Each line of the data holding "depth" should be found and copied.

Information given:
== Segment start ==

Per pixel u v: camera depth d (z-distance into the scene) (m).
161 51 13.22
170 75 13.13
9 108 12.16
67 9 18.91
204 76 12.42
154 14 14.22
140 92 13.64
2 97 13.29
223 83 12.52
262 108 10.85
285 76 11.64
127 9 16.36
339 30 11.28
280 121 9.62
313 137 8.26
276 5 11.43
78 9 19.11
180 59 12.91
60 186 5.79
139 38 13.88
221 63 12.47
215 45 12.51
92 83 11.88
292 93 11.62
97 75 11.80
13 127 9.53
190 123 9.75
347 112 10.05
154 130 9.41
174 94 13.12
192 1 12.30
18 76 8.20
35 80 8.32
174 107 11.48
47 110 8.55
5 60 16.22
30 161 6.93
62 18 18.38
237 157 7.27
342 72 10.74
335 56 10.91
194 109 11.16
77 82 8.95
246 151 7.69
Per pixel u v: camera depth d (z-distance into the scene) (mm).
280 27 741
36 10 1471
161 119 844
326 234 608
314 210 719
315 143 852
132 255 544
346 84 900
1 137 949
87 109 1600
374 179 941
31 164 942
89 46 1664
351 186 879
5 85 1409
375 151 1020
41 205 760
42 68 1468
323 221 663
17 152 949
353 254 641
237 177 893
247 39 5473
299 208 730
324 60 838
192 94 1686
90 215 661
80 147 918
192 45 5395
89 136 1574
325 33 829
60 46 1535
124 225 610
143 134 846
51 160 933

== Segment end ==
== Segment start ==

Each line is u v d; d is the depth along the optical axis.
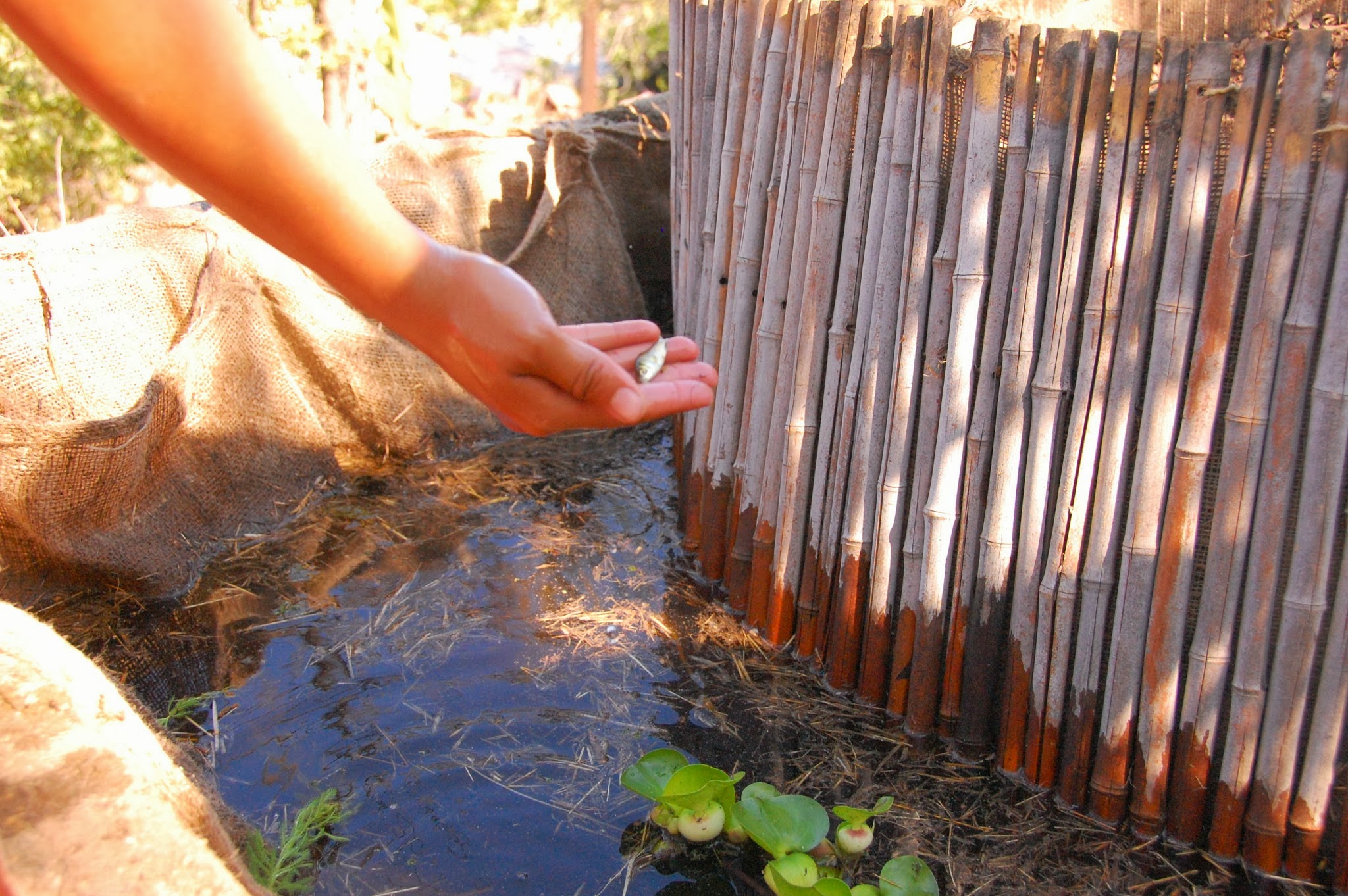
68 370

== Segment end ==

Solution below:
Per pixel u v: camera depth d (z-distance into the scene) (m).
Per pixel u v: camera depth d (z-distance into the scene) (mm).
Each line is u v d; d is the depth along the optical axis.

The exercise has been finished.